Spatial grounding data
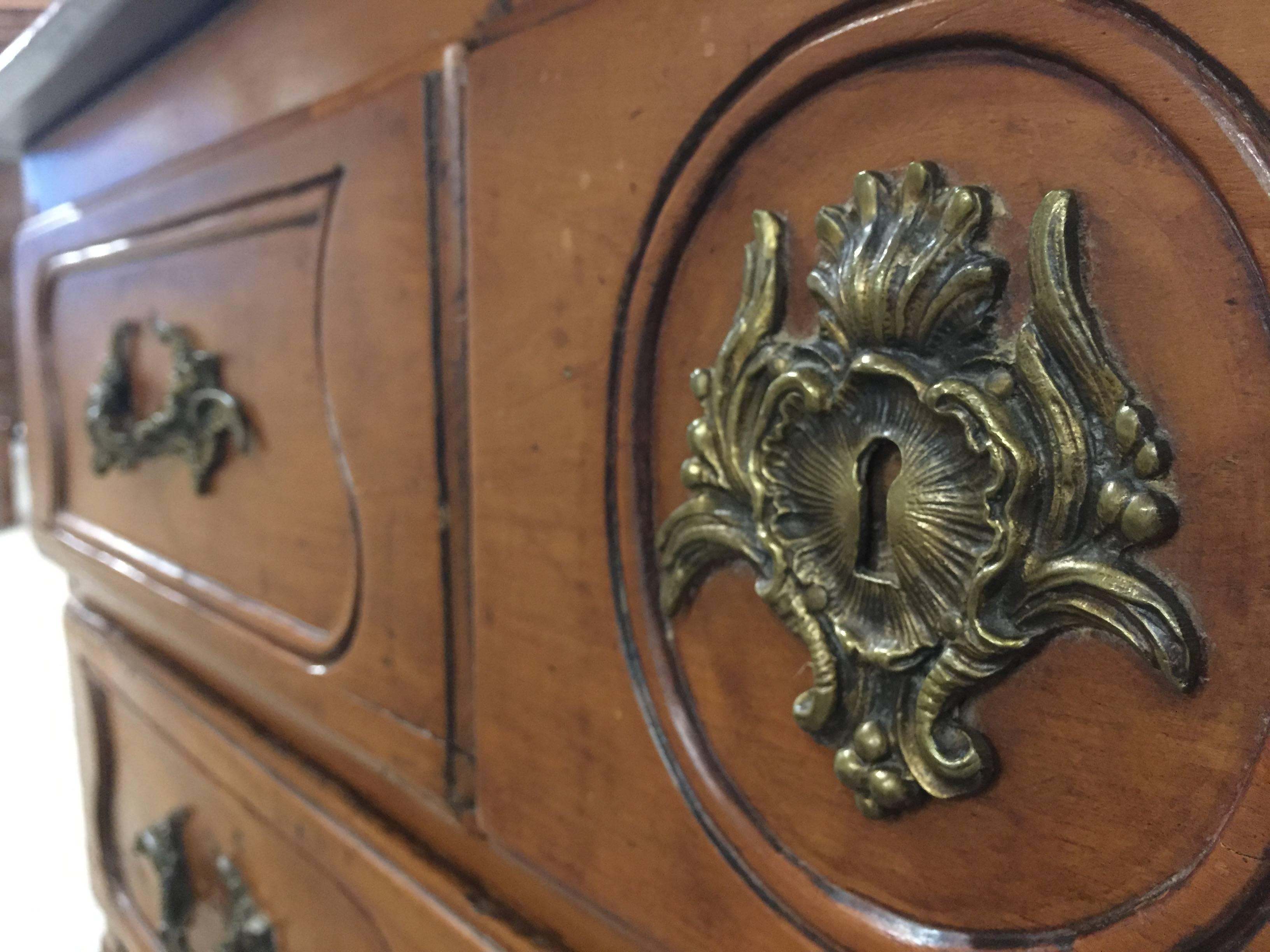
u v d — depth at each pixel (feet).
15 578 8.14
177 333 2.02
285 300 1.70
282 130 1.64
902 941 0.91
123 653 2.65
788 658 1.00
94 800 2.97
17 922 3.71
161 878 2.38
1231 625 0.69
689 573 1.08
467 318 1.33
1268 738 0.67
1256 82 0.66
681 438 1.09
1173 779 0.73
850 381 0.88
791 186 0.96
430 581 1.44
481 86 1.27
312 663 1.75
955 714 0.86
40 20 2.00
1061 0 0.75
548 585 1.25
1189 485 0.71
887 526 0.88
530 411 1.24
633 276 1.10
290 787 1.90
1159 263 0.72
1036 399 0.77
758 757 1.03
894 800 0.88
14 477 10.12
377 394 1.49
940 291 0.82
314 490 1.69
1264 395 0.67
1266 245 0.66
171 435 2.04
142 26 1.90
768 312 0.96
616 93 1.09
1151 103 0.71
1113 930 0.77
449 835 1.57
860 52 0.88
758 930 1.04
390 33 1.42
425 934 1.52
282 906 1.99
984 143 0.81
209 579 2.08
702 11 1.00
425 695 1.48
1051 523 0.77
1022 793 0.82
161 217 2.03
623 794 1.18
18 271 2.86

* * *

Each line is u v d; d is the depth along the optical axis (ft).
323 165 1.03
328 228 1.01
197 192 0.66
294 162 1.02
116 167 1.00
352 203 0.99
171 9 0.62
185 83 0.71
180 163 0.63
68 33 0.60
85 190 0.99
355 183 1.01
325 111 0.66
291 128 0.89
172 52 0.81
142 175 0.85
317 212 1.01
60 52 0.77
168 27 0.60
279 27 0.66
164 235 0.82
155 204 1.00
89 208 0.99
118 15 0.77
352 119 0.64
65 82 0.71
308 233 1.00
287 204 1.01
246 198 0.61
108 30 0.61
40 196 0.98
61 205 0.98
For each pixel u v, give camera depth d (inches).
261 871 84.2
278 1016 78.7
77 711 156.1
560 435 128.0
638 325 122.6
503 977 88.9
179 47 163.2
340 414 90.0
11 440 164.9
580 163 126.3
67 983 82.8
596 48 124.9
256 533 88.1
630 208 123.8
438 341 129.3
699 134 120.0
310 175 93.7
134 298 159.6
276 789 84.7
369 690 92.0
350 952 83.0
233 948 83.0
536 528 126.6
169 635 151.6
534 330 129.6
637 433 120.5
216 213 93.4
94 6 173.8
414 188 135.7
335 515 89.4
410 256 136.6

---

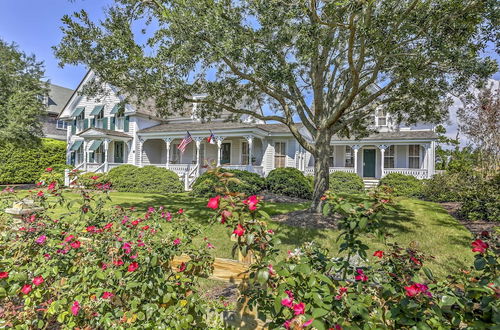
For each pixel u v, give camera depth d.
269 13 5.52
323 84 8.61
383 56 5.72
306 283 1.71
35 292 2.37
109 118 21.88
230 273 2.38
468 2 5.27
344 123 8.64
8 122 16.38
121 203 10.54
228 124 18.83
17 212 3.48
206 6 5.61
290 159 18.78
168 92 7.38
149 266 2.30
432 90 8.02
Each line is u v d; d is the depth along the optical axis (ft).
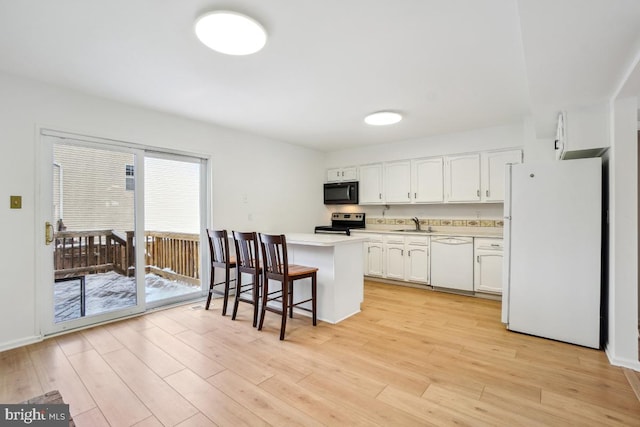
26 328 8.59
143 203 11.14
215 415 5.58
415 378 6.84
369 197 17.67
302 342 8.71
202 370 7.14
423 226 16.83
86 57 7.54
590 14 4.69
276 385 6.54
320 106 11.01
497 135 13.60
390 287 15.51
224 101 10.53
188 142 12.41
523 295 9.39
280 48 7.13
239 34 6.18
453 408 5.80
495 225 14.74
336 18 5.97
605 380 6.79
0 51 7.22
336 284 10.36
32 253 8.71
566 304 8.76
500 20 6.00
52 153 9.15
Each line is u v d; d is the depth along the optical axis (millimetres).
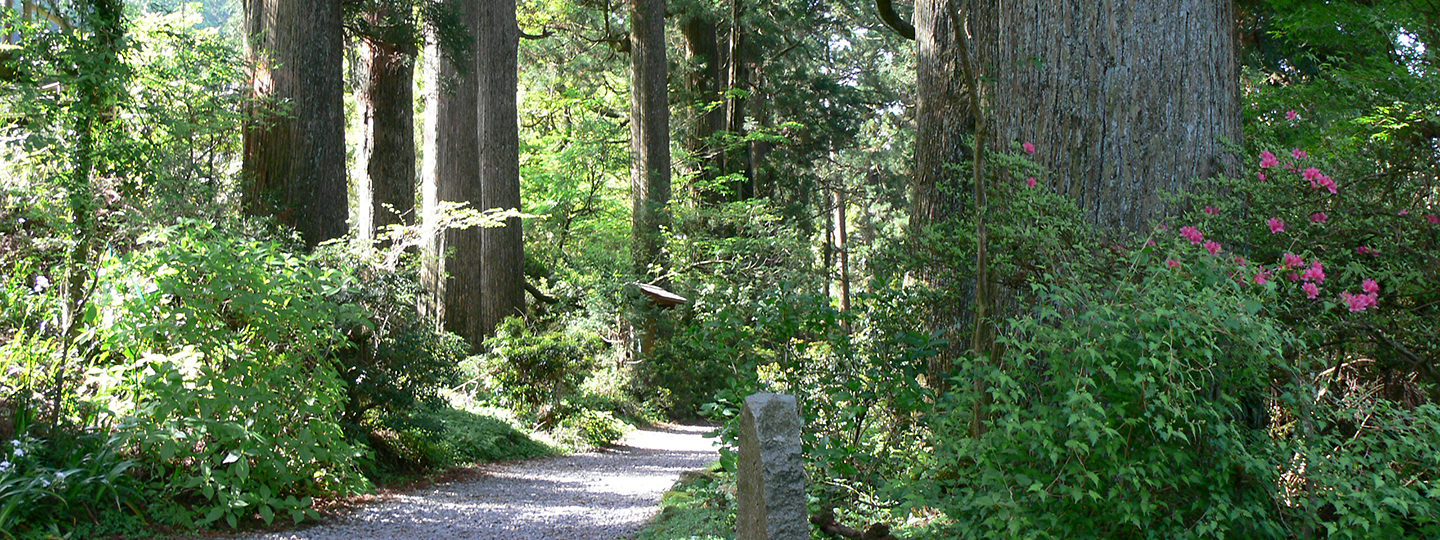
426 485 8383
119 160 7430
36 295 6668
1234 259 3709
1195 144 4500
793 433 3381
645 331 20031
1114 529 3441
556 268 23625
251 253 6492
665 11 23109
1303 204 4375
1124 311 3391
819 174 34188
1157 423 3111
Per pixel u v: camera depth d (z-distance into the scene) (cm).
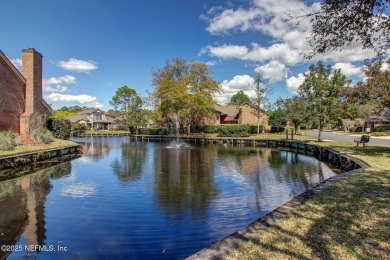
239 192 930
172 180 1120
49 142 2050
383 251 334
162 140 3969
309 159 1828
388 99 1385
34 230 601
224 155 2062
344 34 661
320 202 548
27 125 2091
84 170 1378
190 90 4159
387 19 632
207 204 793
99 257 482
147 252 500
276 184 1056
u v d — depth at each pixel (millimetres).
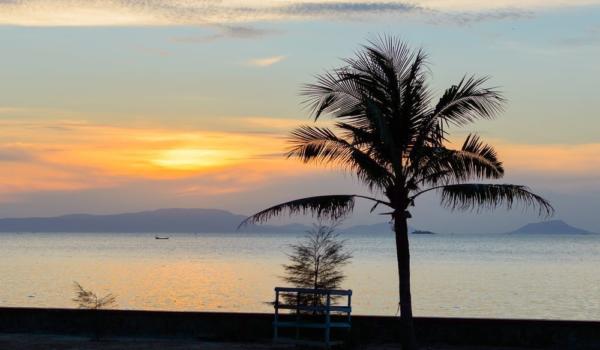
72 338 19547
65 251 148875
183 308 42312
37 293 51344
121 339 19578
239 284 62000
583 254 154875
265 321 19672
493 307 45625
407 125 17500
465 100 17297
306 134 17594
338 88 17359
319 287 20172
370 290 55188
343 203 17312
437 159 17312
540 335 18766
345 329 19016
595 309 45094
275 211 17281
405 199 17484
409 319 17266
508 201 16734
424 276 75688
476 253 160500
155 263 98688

**WORK TO COMPLETE:** Reproduce only the lines above spanning from the line containing "425 934 1.52" through the line containing "18 271 2.86", word for word.

**ANSWER:**
425 934 1.52
282 906 1.99
984 143 0.81
209 579 2.08
702 11 1.00
425 695 1.48
1051 523 0.77
1022 793 0.82
161 217 2.03
623 794 1.18
18 271 2.86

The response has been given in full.